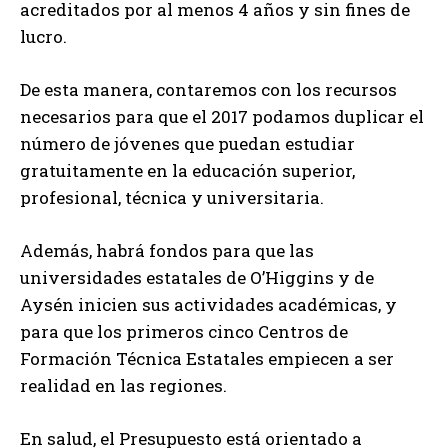
acreditados por al menos 4 años y sin fines de
lucro.
De esta manera, contaremos con los recursos
necesarios para que el 2017 podamos duplicar el
número de jóvenes que puedan estudiar
gratuitamente en la educación superior,
profesional, técnica y universitaria.
Además, habrá fondos para que las
universidades estatales de O’Higgins y de
Aysén inicien sus actividades académicas, y
para que los primeros cinco Centros de
Formación Técnica Estatales empiecen a ser
realidad en las regiones.
En salud, el Presupuesto está orientado a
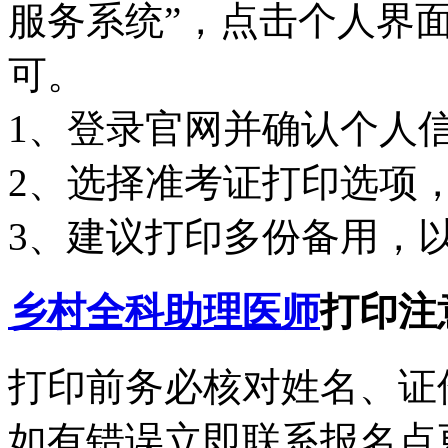
服务系统”，点击个人界面
可。
1、登录官网并确认个人
2、选择准考证打印选项
3、建议打印多份备用，
乡村全科助理医师
打印注
打印前务必核对姓名、证
如有错误立即联系报名点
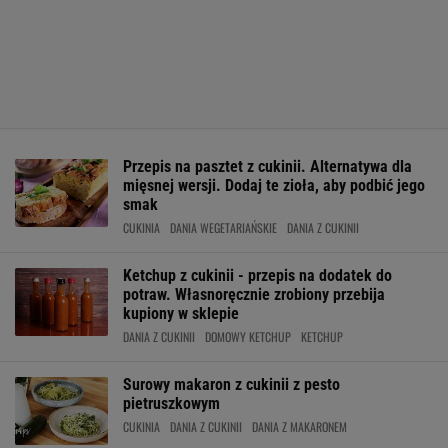
Przepis na pasztet z cukinii. Alternatywa dla
mięsnej wersji. Dodaj te zioła, aby podbić jego
smak
CUKINIA
DANIA WEGETARIAŃSKIE
DANIA Z CUKINII
Ketchup z cukinii - przepis na dodatek do
potraw. Własnoręcznie zrobiony przebija
kupiony w sklepie
DANIA Z CUKINII
DOMOWY KETCHUP
KETCHUP
Surowy makaron z cukinii z pesto
pietruszkowym
CUKINIA
DANIA Z CUKINII
DANIA Z MAKARONEM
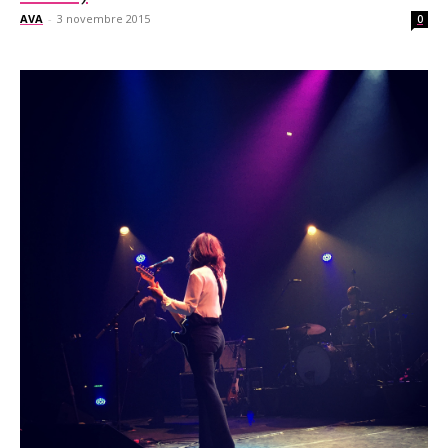
AVA
-
3 novembre 2015
0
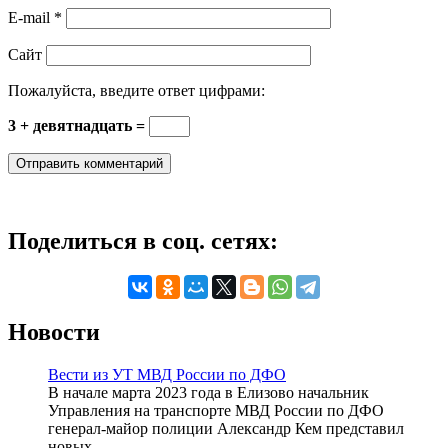
E-mail
*
Сайт
Пожалуйста, введите ответ цифрами:
3 + девятнадцать =
Поделиться в соц. сетях:
Новости
Вести из УТ МВД России по ДФО
В начале марта 2023 года в Елизово начальник
Управления на транспорте МВД России по ДФО
генерал-майор полиции Александр Кем представил
новых ...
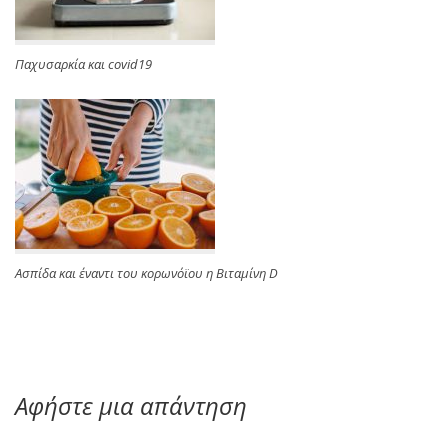
Παχυσαρκία και covid19
Ασπίδα και έναντι του κορωνόϊου η Βιταμίνη D
Αφήστε μια απάντηση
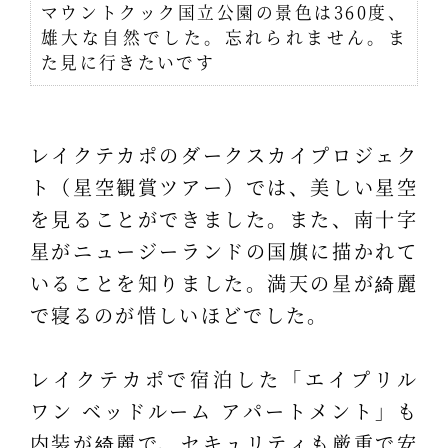
マウントクック国立公園の景色は360度、
雄大な自然でした。忘れられません。ま
た見に行きたいです
レイクテカポのダークスカイプロジェク
ト（星空観賞ツアー）では、美しい星空
を見ることができました。また、南十字
星がニュージーランドの国旗に描かれて
いることを知りました。満天の星が綺麗
で寝るのが惜しいほどでした。
レイクテカポで宿泊した「エイプリル
ワン ベッドルーム アパートメント」も
内装が綺麗で、セキュリティも厳重で安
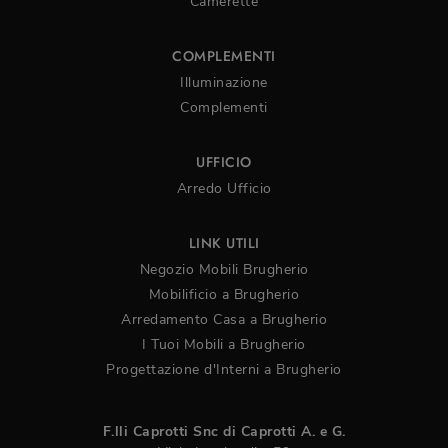
Camerette
COMPLEMENTI
Illuminazione
Complementi
UFFICIO
Arredo Ufficio
LINK UTILI
Negozio Mobili Brugherio
Mobilificio a Brugherio
Arredamento Casa a Brugherio
I Tuoi Mobili a Brugherio
Progettazione d'Interni a Brugherio
F.lli Caprotti Snc di Caprotti A. e G.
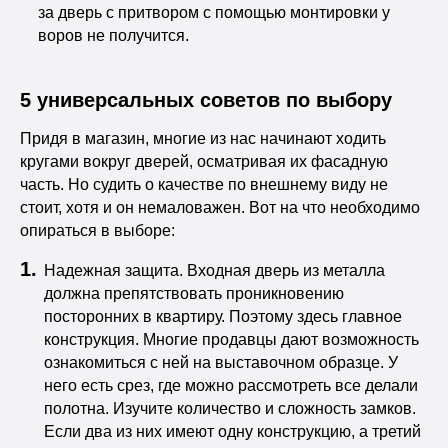
за дверь с притвором с помощью монтировки у
воров не получится.
5 универсальных советов по выбору
Придя в магазин, многие из нас начинают ходить
кругами вокруг дверей, осматривая их фасадную
часть. Но судить о качестве по внешнему виду не
стоит, хотя и он немаловажен. Вот на что необходимо
опираться в выборе:
Надежная защита. Входная дверь из металла
должна препятствовать проникновению
посторонних в квартиру. Поэтому здесь главное
конструкция. Многие продавцы дают возможность
ознакомиться с ней на выставочном образце. У
него есть срез, где можно рассмотреть все делали
полотна. Изучите количество и сложность замков.
Если два из них имеют одну конструкцию, а третий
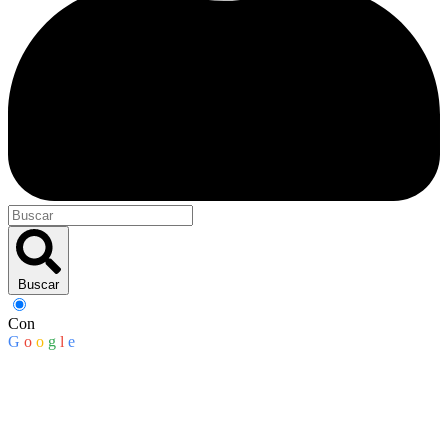
Buscar
Con
G
o
o
g
l
e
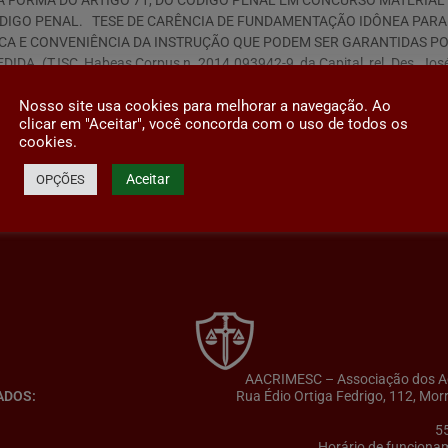
 NA FORMA DO ARTIGO 71, DO CÓDIGO PENAL EM CONCURSO MATERIAL (FA
DO CÓDIGO PENAL. TESE DE CARÊNCIA DE FUNDAMENTAÇÃO IDÔNEA PA
ICA E CONVENIÊNCIA DA INSTRUÇÃO QUE PODEM SER GARANTIDAS P
TJSC, Habeas Corpus n. 2014.093942-9, da Capital, rel. Des. José Ev
Nosso site usa cookies para melhorar a navegação. Ao
clicar em "Aceitar", você concorda com o uso de todos os
cookies.
Aceitar
OPÇÕES
AACRIMESC – Associação dos Adv
ADOS:
Rua Édio Ortiga Fedrigo, 112, Mor
5
Horário de funcionam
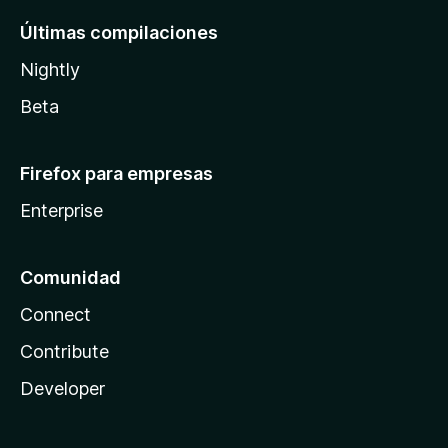
Últimas compilaciones
Nightly
Beta
Firefox para empresas
Enterprise
Comunidad
Connect
Contribute
Developer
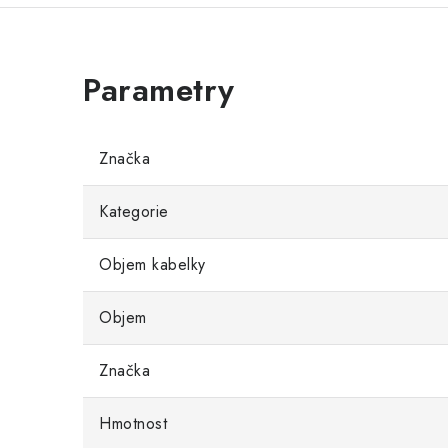
Značka
Kategorie
Objem kabelky
Objem
Značka
Hmotnost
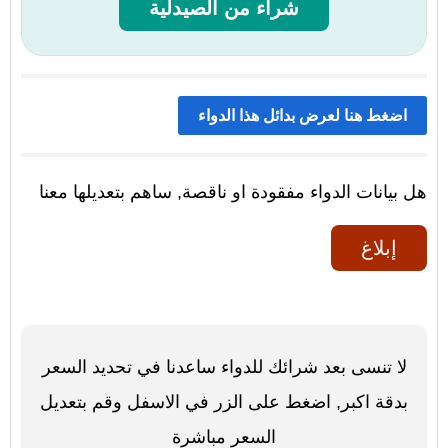
شراء من الصيدلية
اضغط هنا لعرض بدائل هذا الدواء
هل بيانات الدواء مفقودة او ناقصة, ساهم بتعديلها معنا
إبلاغ
لا تنسى بعد شرائك للدواء ساعدنا في تحديد السعر
بدقة اكبر, اضغط على الزر في الاسفل وقم بتعديل
السعر مباشرة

## [Assigned task]
The answer is every line of the data, exactly as written, with the pictures dropped.

## [Reply to the exercise]
acreditados por al menos 4 años y sin fines de
lucro.
De esta manera, contaremos con los recursos
necesarios para que el 2017 podamos duplicar el
número de jóvenes que puedan estudiar
gratuitamente en la educación superior,
profesional, técnica y universitaria.
Además, habrá fondos para que las
universidades estatales de O’Higgins y de
Aysén inicien sus actividades académicas, y
para que los primeros cinco Centros de
Formación Técnica Estatales empiecen a ser
realidad en las regiones.
En salud, el Presupuesto está orientado a
服务系统”，点击个人界面
可。
1、登录官网并确认个人
2、选择准考证打印选项
3、建议打印多份备用，
乡村全科助理医师
打印注
打印前务必核对姓名、证
如有错误立即联系报名点
Przepis na pasztet z cukinii. Alternatywa dla
mięsnej wersji. Dodaj te zioła, aby podbić jego
smak
CUKINIA
DANIA WEGETARIAŃSKIE
DANIA Z CUKINII
Ketchup z cukinii - przepis na dodatek do
potraw. Własnoręcznie zrobiony przebija
kupiony w sklepie
DANIA Z CUKINII
DOMOWY KETCHUP
KETCHUP
Surowy makaron z cukinii z pesto
pietruszkowym
CUKINIA
DANIA Z CUKINII
DANIA Z MAKARONEM
AVA
-
3 novembre 2015
0
E-mail
*
Сайт
Пожалуйста, введите ответ цифрами:
3 + девятнадцать =
Поделиться в соц. сетях:
Новости
Вести из УТ МВД России по ДФО
В начале марта 2023 года в Елизово начальник
Управления на транспорте МВД России по ДФО
генерал-майор полиции Александр Кем представил
новых ...
Παχυσαρκία και covid19
Ασπίδα και έναντι του κορωνόϊου η Βιταμίνη D
Αφήστε μια απάντηση
マウントクック国立公園の景色は360度、
雄大な自然でした。忘れられません。ま
た見に行きたいです
レイクテカポのダークスカイプロジェク
ト（星空観賞ツアー）では、美しい星空
を見ることができました。また、南十字
星がニュージーランドの国旗に描かれて
いることを知りました。満天の星が綺麗
で寝るのが惜しいほどでした。
レイクテカポで宿泊した「エイプリル
ワン ベッドルーム アパートメント」も
内装が綺麗で、セキュリティも厳重で安
Camerette
COMPLEMENTI
Illuminazione
Complementi
UFFICIO
Arredo Ufficio
LINK UTILI
Negozio Mobili Brugherio
Mobilificio a Brugherio
Arredamento Casa a Brugherio
I Tuoi Mobili a Brugherio
Progettazione d'Interni a Brugherio
F.lli Caprotti Snc di Caprotti A. e G.
за дверь с притвором с помощью монтировки у
воров не получится.
5 универсальных советов по выбору
Придя в магазин, многие из нас начинают ходить
кругами вокруг дверей, осматривая их фасадную
часть. Но судить о качестве по внешнему виду не
стоит, хотя и он немаловажен. Вот на что необходимо
опираться в выборе:
Надежная защита. Входная дверь из металла
должна препятствовать проникновению
посторонних в квартиру. Поэтому здесь главное
конструкция. Многие продавцы дают возможность
ознакомиться с ней на выставочном образце. У
него есть срез, где можно рассмотреть все делали
полотна. Изучите количество и сложность замков.
Если два из них имеют одну конструкцию, а третий
Buscar
Con
G
o
o
g
l
e
 NA FORMA DO ARTIGO 71, DO CÓDIGO PENAL EM CONCURSO MATERIAL (FA
DO CÓDIGO PENAL. TESE DE CARÊNCIA DE FUNDAMENTAÇÃO IDÔNEA PA
ICA E CONVENIÊNCIA DA INSTRUÇÃO QUE PODEM SER GARANTIDAS P
TJSC, Habeas Corpus n. 2014.093942-9, da Capital, rel. Des. José Ev
Nosso site usa cookies para melhorar a navegação. Ao
clicar em "Aceitar", você concorda com o uso de todos os
cookies.
Aceitar
OPÇÕES
AACRIMESC – Associação dos Adv
ADOS:
Rua Édio Ortiga Fedrigo, 112, Mor
5
Horário de funcionam
Últimas compilaciones
Nightly
Beta
Firefox para empresas
Enterprise
Comunidad
Connect
Contribute
Developer
Značka
Kategorie
Objem kabelky
Objem
Značka
Hmotnost
شراء من الصيدلية
اضغط هنا لعرض بدائل هذا الدواء
هل بيانات الدواء مفقودة او ناقصة, ساهم بتعديلها معنا
إبلاغ
لا تنسى بعد شرائك للدواء ساعدنا في تحديد السعر
بدقة اكبر, اضغط على الزر في الاسفل وقم بتعديل
السعر مباشرة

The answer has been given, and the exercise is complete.